Unicode support

John Meacham john@repetae.net
Tue, 9 Oct 2001 14:59:09 -0700


On Tue, Oct 09, 2001 at 12:37:27PM +0200, Kent Karlsson wrote:
> > At 2001-10-09 02:58, Kent Karlsson wrote:
> > >In summary:
> > >    code position (=code point): a value between 0000 and 10FFFF.
> > Would this be a reasonable basis for Haskell's 'Char' type?
> 
> Yes.  It's essentially UTF-32, but without the fixation to 32-bit
> (21 bits suffice). UTF-32 (a.k.a. UCS-4 in 10646, yet to be limited
> to 10FFFF instead of 31(!) bits) is the datatype used in some
> implementations of C for wchar_t.  As I said in another e-mail,
> if one does not have high efficiency concerns, UTF-32 is a rather
> straighforward way of representing characters.

I think that perhaps space efficiency concerns are moot anyway since
Char's would probably be represented by possibly evaluated thunks anyway
which I can't imagine being smaller than a pointer in general so for
haskell the simplification of UTF-32 is most likely worth it. 

If space efficiency is a concern than I imagine people would want to use
mutable arrays of bytes or words anyway (perhaps mmap'ed from a file)
and not haskell lists of Chars.

> > At some point
> > perhaps there should be a 'Unicode' standard library for Haskell. For
> > instance:
> >
> > encodeUTF8 :: String -> [Word8];
> > decodeUTF8 :: [Word8] -> Maybe String;
> > encodeUTF16 :: String -> [Word16];
> > decodeUTF16 :: [Word16] -> Maybe String;
> >
> > data GeneralCategory = Letter_Uppercase | Letter_Lowercase | ...
> > getGeneralCategory :: Char -> Maybe GeneralCategory;
> 
> There is not really any "Maybe" just there.  Yet unallocated code
> positions have general category Cn (so do non-characters):
>       Cs Other, Surrogate
>       Co Other, Private Use
>       Cn Other, Not Assigned (yet)
> 
> > ...sorting & searching...
> >
> > ...canonicalisation...
> >
> > etc. Lots of work for someone.
> 
> Yes.  And it is lots of work (which is why I'm not volonteering
> to make a qick fix: there is no quick fix).

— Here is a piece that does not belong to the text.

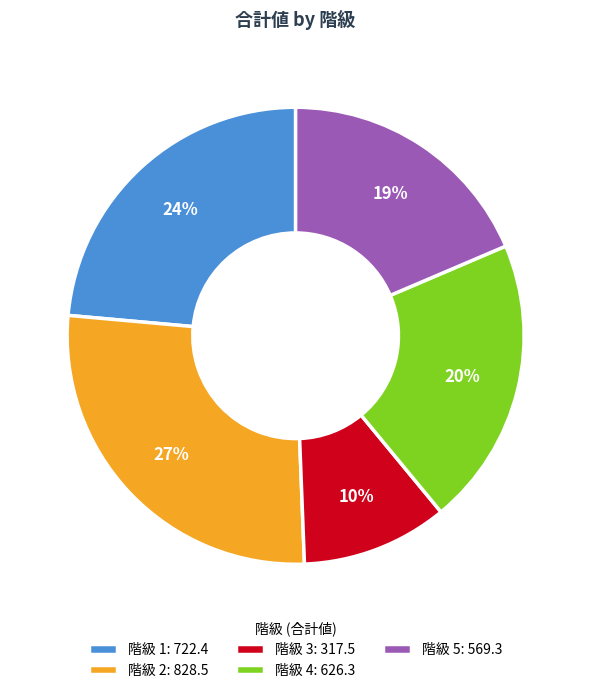

Combined, do 階級 4: 626.3 and 階級 5: 569.3 account for over 50%?

No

I think a cannonical way to get at iconvs ('man 3 iconv' for info.)
functionality in one of the standard librarys would be great. perhaps I
will have a go at it. even if the underlying platform does not have
iconv then some basic conversions (utf8, utf16, latin1, [Char]) could
easily be provided with the same API and minimal implementation effort.
	John

-- 
---------------------------------------------------------------------------
John Meacham - California Institute of Technology, Alum. - john@repetae.net
---------------------------------------------------------------------------